The total runs achieved by a lineup of nine clones of this player is identical to the average runs from all lineups created from actual players. So, chalk one for the statheads.

This implies that most of the variance of team performance at fixed values of wRC can be attributed to "luck". This means that even though the number of hits+walks is the same, their distribution within each inning is different. If an average MLB team reached base 8 times per game, the fewer innings you bunch those baserunners into, the more runs you'll score. More on that in a later post.

This is not related to the shenanigans that managers engage in when constructing lineups. Although lineups shuffle around the same players, the shift in runs created is (mostly) due to the fact that a team will produce fewer baserunners when putting crappy players in the first two spots, and this will be reflected in their wRC.

[1] But really... are there any other kind of Kate Upton pictures?

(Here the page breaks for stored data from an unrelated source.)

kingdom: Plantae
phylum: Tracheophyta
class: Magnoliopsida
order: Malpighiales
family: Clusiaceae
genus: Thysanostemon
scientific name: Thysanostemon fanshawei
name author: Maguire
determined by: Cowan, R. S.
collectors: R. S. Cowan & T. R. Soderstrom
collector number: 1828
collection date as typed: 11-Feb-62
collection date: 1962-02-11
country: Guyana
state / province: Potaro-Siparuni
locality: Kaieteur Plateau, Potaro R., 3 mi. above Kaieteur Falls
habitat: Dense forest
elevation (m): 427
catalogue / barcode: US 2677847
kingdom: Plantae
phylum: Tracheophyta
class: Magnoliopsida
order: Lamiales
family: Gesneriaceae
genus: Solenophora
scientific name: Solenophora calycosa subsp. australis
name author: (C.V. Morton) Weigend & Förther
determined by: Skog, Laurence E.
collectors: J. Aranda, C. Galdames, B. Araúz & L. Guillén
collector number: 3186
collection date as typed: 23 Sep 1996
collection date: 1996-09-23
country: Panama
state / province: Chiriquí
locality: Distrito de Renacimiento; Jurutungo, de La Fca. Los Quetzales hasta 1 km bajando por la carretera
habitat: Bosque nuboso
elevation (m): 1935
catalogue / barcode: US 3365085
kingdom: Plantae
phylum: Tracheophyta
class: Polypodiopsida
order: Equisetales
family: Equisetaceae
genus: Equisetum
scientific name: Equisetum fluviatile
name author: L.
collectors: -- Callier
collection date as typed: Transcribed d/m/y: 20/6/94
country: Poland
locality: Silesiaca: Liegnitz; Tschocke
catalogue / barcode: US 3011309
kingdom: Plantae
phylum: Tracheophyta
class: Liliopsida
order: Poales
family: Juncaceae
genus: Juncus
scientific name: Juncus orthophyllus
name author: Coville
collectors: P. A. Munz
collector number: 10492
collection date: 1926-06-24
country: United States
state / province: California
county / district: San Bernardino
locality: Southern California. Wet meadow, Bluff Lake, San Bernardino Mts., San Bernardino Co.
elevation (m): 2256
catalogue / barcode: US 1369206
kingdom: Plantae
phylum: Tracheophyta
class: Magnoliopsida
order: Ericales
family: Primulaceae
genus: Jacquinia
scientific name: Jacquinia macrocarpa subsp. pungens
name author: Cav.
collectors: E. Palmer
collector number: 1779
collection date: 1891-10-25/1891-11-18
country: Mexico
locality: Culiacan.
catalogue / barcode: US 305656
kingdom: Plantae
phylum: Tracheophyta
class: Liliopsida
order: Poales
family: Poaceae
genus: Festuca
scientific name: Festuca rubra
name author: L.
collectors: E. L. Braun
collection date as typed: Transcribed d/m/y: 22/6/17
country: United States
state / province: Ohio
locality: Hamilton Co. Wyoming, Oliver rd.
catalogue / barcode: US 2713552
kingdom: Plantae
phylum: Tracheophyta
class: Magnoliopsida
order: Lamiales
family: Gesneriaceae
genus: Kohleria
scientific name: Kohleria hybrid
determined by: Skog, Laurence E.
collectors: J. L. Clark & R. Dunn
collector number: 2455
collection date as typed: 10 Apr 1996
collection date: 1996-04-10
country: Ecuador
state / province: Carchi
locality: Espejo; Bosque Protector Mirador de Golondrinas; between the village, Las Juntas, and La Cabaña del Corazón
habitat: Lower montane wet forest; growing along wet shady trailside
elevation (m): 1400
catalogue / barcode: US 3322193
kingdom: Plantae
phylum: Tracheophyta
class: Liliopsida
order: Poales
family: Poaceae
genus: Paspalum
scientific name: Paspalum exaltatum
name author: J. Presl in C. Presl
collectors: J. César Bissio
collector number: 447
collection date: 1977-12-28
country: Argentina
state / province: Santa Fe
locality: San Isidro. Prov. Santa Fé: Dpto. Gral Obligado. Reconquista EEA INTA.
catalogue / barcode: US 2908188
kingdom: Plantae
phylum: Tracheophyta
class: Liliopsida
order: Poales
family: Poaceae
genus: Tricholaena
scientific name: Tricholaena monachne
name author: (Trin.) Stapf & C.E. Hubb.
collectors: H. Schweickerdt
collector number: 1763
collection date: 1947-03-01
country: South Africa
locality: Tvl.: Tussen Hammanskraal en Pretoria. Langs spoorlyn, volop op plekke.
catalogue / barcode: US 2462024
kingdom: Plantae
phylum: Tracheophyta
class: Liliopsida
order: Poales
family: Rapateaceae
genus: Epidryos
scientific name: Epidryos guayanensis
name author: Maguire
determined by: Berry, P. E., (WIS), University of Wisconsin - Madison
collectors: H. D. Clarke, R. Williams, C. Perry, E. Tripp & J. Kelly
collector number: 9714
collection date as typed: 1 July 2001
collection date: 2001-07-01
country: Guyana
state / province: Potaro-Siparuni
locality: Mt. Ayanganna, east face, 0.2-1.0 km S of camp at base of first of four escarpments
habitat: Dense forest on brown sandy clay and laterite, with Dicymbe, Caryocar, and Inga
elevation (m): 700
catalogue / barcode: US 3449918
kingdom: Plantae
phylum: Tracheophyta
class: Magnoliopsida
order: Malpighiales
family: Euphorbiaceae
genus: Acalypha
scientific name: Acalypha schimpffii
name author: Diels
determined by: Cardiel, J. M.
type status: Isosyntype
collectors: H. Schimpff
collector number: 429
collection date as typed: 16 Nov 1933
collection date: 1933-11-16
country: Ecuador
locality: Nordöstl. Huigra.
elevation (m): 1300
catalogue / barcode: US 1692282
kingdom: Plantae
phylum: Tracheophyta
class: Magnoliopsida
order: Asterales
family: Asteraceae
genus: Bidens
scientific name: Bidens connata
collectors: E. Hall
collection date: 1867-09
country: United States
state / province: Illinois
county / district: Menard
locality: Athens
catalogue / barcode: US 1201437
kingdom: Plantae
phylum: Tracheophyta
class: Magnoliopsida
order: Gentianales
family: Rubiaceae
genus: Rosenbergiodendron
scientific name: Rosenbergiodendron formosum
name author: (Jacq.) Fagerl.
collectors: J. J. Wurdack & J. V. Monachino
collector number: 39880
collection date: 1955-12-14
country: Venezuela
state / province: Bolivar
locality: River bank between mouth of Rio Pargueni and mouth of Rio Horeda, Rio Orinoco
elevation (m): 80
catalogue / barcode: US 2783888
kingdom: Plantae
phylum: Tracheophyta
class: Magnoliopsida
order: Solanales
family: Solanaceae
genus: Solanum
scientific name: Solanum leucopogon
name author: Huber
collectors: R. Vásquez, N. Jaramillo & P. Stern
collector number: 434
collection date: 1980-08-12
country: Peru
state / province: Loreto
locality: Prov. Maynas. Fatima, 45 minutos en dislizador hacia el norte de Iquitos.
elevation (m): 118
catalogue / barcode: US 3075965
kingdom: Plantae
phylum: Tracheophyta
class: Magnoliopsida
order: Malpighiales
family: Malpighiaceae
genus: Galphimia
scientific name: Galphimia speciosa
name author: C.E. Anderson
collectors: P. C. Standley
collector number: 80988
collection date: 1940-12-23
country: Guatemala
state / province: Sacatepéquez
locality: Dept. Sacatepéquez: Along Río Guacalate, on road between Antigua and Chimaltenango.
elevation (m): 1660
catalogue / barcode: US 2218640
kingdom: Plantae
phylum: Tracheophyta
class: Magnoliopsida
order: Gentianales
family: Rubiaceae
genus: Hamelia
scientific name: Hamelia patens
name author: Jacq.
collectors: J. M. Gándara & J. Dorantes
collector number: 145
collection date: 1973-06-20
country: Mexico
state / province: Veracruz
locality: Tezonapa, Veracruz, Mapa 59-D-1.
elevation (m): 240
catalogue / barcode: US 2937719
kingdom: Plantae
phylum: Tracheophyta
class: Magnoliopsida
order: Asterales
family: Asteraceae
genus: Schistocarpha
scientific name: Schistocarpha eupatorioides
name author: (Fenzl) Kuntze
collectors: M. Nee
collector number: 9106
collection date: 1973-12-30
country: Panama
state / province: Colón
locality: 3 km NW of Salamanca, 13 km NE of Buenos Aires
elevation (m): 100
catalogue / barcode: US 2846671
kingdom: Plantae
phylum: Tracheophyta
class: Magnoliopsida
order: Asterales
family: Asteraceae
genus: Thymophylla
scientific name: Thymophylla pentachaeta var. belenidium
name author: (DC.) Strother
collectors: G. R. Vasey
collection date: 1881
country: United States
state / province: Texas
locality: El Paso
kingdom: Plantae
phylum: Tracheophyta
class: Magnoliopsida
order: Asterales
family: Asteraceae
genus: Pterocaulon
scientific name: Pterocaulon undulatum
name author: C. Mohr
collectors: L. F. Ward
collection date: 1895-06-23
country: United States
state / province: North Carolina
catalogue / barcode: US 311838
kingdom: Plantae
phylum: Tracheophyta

[2] For those of you not familiar, "dispersion" here is the same as "standard deviation" (which is the square root of variance). It means that about 34% of teams will be up to 25 runs above what wRC predicts, and 34% will be up to 25 runs below what wRC predicts (assuming Gaussian statistics). Converting that into wins, there's over 5 wins separating teams at the high and low of one standard deviation. The remaining 32% of teams will be even farther apart. Just ask Cardinals fans this year.

Monday, January 13, 2014

Digging Deeper with the Double Play

This post is essentially a repository for results about the impact of double plays on an office. These results are helpful for understanding various results of what lineups are better than others. I refer to some results are RoyalsReview, but my technical skills aren't sharp enough to figure out how to get them onto the post I wrote there.

The first plot shows the number of double play opportunities (DPO) per slot in the lineup, relative to the average number of DPOs each player sees (thus +0.1 is 10% more opportunities, -0.1 is 10% less). Some of the data come from The Book (Tango et al) from MLB data from 1999-2002, the other results come from my lineup simulator. Slots 2 and 3 face the maximum number of opportunities. Slots 1 and 9 face the minimum. Don't pay attention to the "wOBA" lines-- they're for another post here.

There's also the matter of how much each double play costs the team. Double plays in the heart of the order matter more than double plays in the 6/7 spots, because there's not a lot of offense that comes out of the 8/9 spots. The run value of a double play in the 9 spot is so high because we're about to turn over in the lineup and get to (supposedly) good batters at the top of the order.

Combining these two results together, the 3-spot is still the most important slot for double plays, but the 4-spot isn't far behind. My statement that Butler faces too many DPOs in the 4 spot was reductive. In the four-spot, there are slightly more DPOs, but the cost per double play is maximal. The cost per double play in the 3-spot seems strangely low: this is because the third spot is the least important spot of the first five. I know this sounds counterintuitive, but I'm preparing a post with supporting evidence soon (or you can read the chapter on lineups in The Book, which comes to the same conclusion).